> TASK PROMPT: Across the whole listing, copy out every line that includes the string "lines".
(Beginning of RECORDS SUPPLIED)
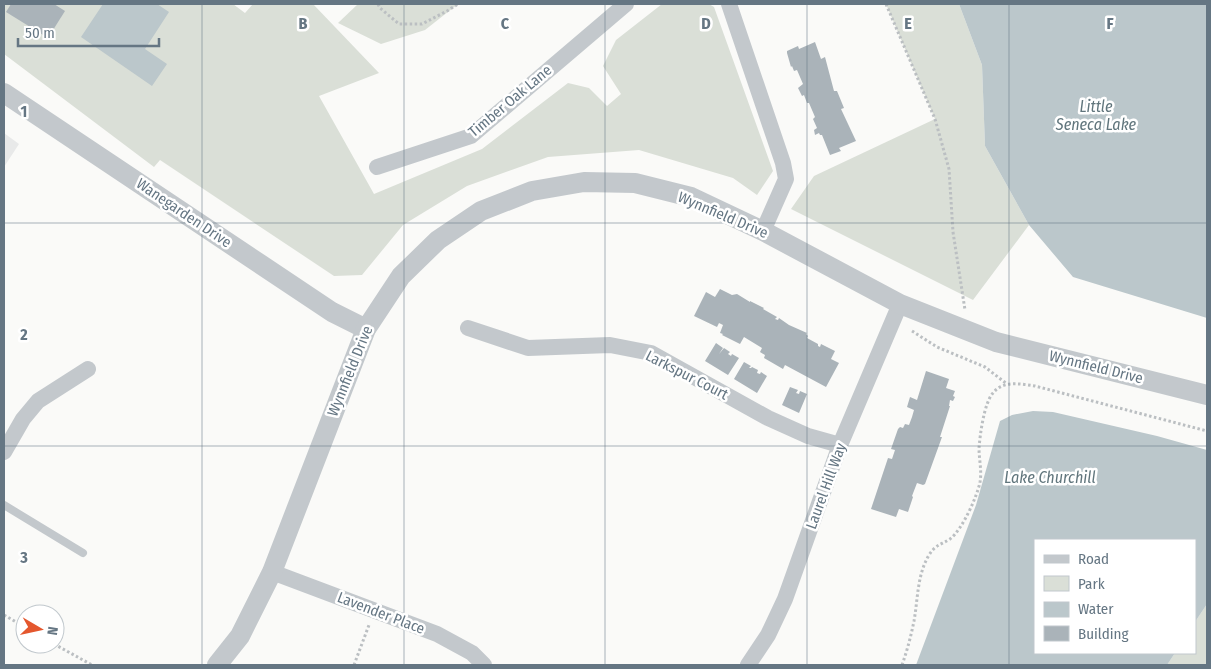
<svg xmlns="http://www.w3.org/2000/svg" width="1211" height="669" font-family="'Fira Sans Condensed',sans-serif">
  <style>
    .built { fill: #e8e9e9 }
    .green { fill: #dadfd7 }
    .water { fill: #bbc7cb }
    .building { fill: #aab3b9 }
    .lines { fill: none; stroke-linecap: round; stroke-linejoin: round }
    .path { stroke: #bbbfc2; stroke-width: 3; stroke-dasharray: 2.5 2.5; stroke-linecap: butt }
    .service { stroke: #c3c8cc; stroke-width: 8 }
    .minor { stroke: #c3c8cc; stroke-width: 16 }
    .tertiary { stroke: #c3c8cc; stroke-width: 20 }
    .grid { fill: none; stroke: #657683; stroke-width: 1; stroke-opacity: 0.55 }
    .labels { text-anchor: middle; stroke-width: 5; stroke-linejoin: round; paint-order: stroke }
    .street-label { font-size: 15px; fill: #657683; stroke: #fff }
    .water-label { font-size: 16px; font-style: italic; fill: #60757c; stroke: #fff }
    .grid-label { font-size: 16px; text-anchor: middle; font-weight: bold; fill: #657683; stroke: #fff; stroke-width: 5; stroke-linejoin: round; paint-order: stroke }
  </style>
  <rect width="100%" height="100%" fill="#fafaf8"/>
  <path class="built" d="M4 133 19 144 4 167Z"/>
  <g class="green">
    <path d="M4 4H233L245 13 253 4H313L379 73 319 96 374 194 482 149 568 83 589 88 607 106 621 94 603 66 616 40 662 4H709L714 7 773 171 757 195 733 178 639 150 548 157 467 186 403 225 362 275 334 276 160 160 154 167 4 54Z"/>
    <path d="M358 4H458L425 30 381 44 338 23Z"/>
    <path d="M886 4H959L982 65 985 146 1029 225 973 300 791 209 814 176 935 119Z"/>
    <path d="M1207 604V665H1167L1175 653H1195V622Z"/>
  </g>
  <g class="water">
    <path d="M103 4H157L169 12 145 49 167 64 152 86 81 37Z"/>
    <path d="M959 4H1207V318L1073 277 1029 225 985 146 982 65Z"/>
    <path d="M1033 411 1053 412 1157 436 1207 450V604L1195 622V540H1035V653H1175L1167 665H916L976 505 1000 421 1012 415Z"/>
  </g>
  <g class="building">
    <path d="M11 4H54L65 11 48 38 6 12Z"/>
    <path d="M815 42 821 59 825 57 834 91H837L844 108 841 109 856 141 839 148 841 151 830 155 822 135H820L819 133 815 135 814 130 817 128 813 119 815 117 809 103H807L804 95 802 96 798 88 803 84 797 70 794 71 792 66 791 67 787 53V51L798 46 799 49Z"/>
    <path d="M720 289 732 295 737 294 750 302V301L764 308 763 309 777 317 775 319 778 320 779 318 789 325 807 333 806 334 808 336 807 338 818 344V346L820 347 821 344 835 351 831 359 839 363 826 387 785 365 783 369 764 358 765 355 760 352 762 348 744 337 740 344 722 335 723 334 720 333 723 325 719 323 717 327 694 316 706 292 715 297Z"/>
    <path d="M716 343 723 348 719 354 724 348 730 352 728 354 731 356 732 354 739 358 728 375 705 361Z"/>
    <path d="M744 362 751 366 749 368H751L752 367 758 370 757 373 760 374 761 372 767 376 757 393 734 379Z"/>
    <path d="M926 371 949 379 946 388 955 391 953 396 955 397 953 401 950 400 949 406H950L940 437H942L925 484 923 485 917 483 912 496 911 495 913 497 908 512 899 509 896 517 871 509 888 458 892 459 895 450 891 449 898 429 900 427 903 428 905 424 909 425 912 417 914 410 907 407 910 397 917 400Z"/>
    <path d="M790 387 798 390 796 393 799 394 800 391 807 394 799 413 782 405Z"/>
  </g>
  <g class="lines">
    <g class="path">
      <path d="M378 4 380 8 399 24H422L447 11 458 4"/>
      <path d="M886 4 935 119 949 169 953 232 965 310"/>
      <path d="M912 331 937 347 985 367 1007 384"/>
      <path d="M4 615 25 627"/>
      <path d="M54 644 92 665"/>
      <path d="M354 665 369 625"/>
      <path d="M902 665C907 651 911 636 914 621 918 599 917 575 929 555 936 544 941 545 950 539 962 530 977 497 980 482 982 471 979 459 979 448 980 435 984 403 993 393 1003 380 1021 384 1035 386L1207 431"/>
    </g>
    <path class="service" d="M4 505 83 553"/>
    <g class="minor">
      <path d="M729 4 783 163 786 179 763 231"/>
      <path d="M377 167 471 136 626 4"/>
      <path d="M468 328 528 348 610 345 651 353 768 418 808 436 840 445"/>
      <path d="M4 452 23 419 38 401 88 369"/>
      <path d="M272 572 437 634 472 653 484 665"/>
      <path d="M748 665 768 635 785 599 840 445 900 304"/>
    </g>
    <g class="tertiary">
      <path d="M4 93 332 312 366 329"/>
      <path d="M217 665 240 636 272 572 366 329 401 276 438 240 481 211 532 191 584 182 635 183 691 197 763 231 900 304 996 342 1207 395"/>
    </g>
  </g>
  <path class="grid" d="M202 4V665M404 4V665M605 4V665M807 4V665M1009 4V665M4 223H1207M4 446H1207"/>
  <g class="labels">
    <g class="street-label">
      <text transform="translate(510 101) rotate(-40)" y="5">Timber Oak Lane</text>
      <text transform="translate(184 213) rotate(34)" y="5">Wanegarden Drive</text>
      <text transform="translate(723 215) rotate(23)" y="5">Wynnfield Drive</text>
      <text transform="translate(1096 367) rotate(14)" y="5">Wynnfield Drive</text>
      <text transform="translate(350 371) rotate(-68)" y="5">Wynnfield Drive</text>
      <text transform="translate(687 375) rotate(27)" y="5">Larkspur Court</text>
      <text transform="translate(826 486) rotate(-70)" y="5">Laurel Hill Way</text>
      <text transform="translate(381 613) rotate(21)" y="5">Lavender Place</text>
    </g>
    <g class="water-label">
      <text x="1096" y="112">Little<tspan x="1096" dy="18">Seneca Lake</tspan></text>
      <text x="1050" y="483">Lake Churchill</text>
    </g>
  </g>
  <g class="grid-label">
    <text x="303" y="29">B</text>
    <text x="505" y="29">C</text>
    <text x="706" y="29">D</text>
    <text x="908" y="29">E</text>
    <text x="1110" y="29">F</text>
    <text x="24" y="117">1</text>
    <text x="24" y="340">2</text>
    <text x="24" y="563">3</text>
  </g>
  <rect width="1211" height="669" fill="none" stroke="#657683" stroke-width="10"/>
  <rect x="1034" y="539" width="162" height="115" fill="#ffffff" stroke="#c1c8cd"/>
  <rect x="1044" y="555" width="25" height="8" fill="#c3c8cc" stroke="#c1c8cd"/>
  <text x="1078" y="564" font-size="15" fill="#657683">Road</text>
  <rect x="1044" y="576" width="25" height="15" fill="#dadfd7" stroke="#c1c8cd"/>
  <text x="1078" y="589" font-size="15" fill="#657683">Park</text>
  <rect x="1044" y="602" width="25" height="15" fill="#bbc7cb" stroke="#c1c8cd"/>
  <text x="1078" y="614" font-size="15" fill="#657683">Water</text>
  <rect x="1044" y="626" width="25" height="15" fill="#aab3b9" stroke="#c1c8cd"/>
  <text x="1078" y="639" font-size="15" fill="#657683">Building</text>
  <g transform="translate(40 629) rotate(99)"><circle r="24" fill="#ffffff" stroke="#c1c8cd"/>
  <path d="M0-4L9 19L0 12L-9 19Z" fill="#e4572e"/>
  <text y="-8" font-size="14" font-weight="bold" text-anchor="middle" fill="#657683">N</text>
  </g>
  <path d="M18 38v8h141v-8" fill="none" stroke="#657683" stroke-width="2.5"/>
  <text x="25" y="38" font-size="15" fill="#657683" stroke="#ffffff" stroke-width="4" paint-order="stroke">50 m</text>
</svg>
(End of RECORDS SUPPLIED)
> RESPONSE TO THIS EXERCISE:
    .lines { fill: none; stroke-linecap: round; stroke-linejoin: round }
  <g class="lines">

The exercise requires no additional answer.